### Task directions
Proceed with the page about the Smith group's research, writing on from its final heading on HyCCAPP.

### Extract provided
---
The Smith group is an interdisciplinary group of researchers working on the development of novel methods and approaches for the analysis and manipulation of biomolecules. Interest areas include biological mass spectrometry, proteomics, bioinformatics, nucleic acid arrays, nucleic acid hybridization, aptamers, gene assembly, chromatin structure, mass spectrometric instrumentation development and surface chemistry.
The ability to determine the extent and nature of protein variation is a critical missing piece in proteomics today. A surprise revealed by the success of the human genome project was the much lower than anticipated number of genes present in human, in the range of ~20,000 rather than the predicted ~100,000. This fact has led to the general recognition that much of the complexity and sophistication afforded by our biological machinery is at the level of protein variation rather than just resulting from a large number of distinct genes. These protein variations occur on at least three levels: alternative splicing of the RNA transcript, codon substitutions, and a wide variety of post-translational modifications (PTMs). The different proteoforms containing these variations play central roles in a wide variety of biological processes, from cell signaling and signal transduction to gene regulation, and thus determining their identities and abundances is vital to understanding normal and disease biology. Remarkably, there is no technology presently in existence to capture this critical information, and striving to develop one is accordingly a central focus of our laboratory.
Happily, this is a special moment in time. Biology is in the midst of a technological revolution of unprecedented scope. Next generation sequencing platforms allow rapid, inexpensive and comprehensive transcriptomic analyses, and new mass spectrometers of ever-increasing sensitivity can rapidly determine the accurate mass of intact proteins. This technological convergence opens the possibility of dramatically changing the fundamental paradigm of proteomic analyses. We are integrating these state-of-the art genomics and proteomics capabilities into a new two-pronged strategy, in which custom sample-specific proteoform databases are created and used to identify proteoforms from mass spectrometric data. Employing such an informed database avoids the combinatorial explosion of possible proteoforms that has severely hindered identification strategies for intact proteins (e.g. top-down proteomics).
Hybridization Capture of Chromatin-Associated Proteins for Proteomics (HyCCAPP)
---
Saved data entries:
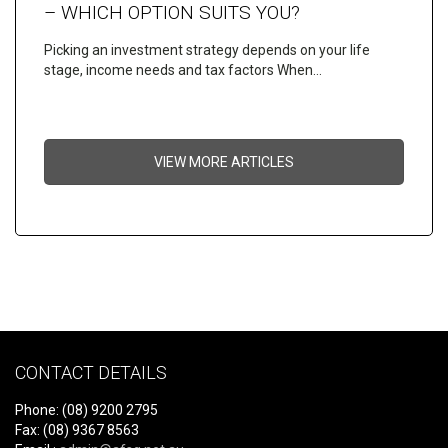
– WHICH OPTION SUITS YOU?
Picking an investment strategy depends on your life
stage, income needs and tax factors When…
VIEW MORE ARTICLES
CONTACT DETAILS
Phone: (08) 9200 2795
Fax: (08) 9367 8563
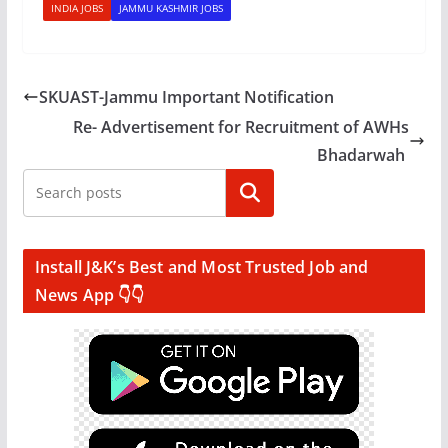
INDIA JOBS
JAMMU KASHMIR JOBS
SKUAST-Jammu Important Notification
Re- Advertisement for Recruitment of AWHs
Bhadarwah
Search
Install J&K’s Best and Most Trusted Job and
News App 👇👇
---
### Output for this exercise
Our laboratory co-directs the Wisconsin Center of Excellence in Genomic Sciences (CEGS). This Center is supported by the National Human Genome Research Institute (NHGRI) at NIH, and is a close collaboration with the laboratory of Professor Michael Olivier at the Texas Biomedical Research Institute. Over the past five years we have developed a powerful new tool, HyCCAPP, for dissecting the complexities of gene regulatory processes. HyCCAPP combines i) sequence-specific hybridization capture of DNA fragments of interest directly from a cleared yeast lysate, ii) state-of-the-art mass spectrometric analysis, and iii) a bioinformatics analysis pipeline to statistically differentiate between real and background signal. We validated HyCCAPP by capturing and interrogating four genomic regions in Saccharomyces cerevisiae: two regions within the rDNA locus: 25S and 5S (~150-200 copies/cell), the X-element adjacent to the telomeres (~35 copies/cell) and the GAL1-10 promoter (single copy/cell) (Fig. 2). The different loci have different functions, which are reflected in the proteins that interact with them. These differences were evident in the results from HyCCAPP analysis, which produced distinct sets of proteins for each of the four loci, validating the specificity of the technology. These locus-specific protein lists include many, although not all, previously identified protein interactors, as well as numerous previously unknown interactors that expand our understanding of the biology at these loci. We are currently in the process of extending the strategy to the analysis of mammalian genomes, which are ~300-fold more complex than the yeast genome, and implementing a multiplex strategy to permit many loci to be captured in parallel, thereby increasing throughput while reducing cost and labor. As these and other improvements to the technology are made, the capabilities of HyCCAPP will continue to develop, providing an increasingly powerful new tool for the study of genomic processes.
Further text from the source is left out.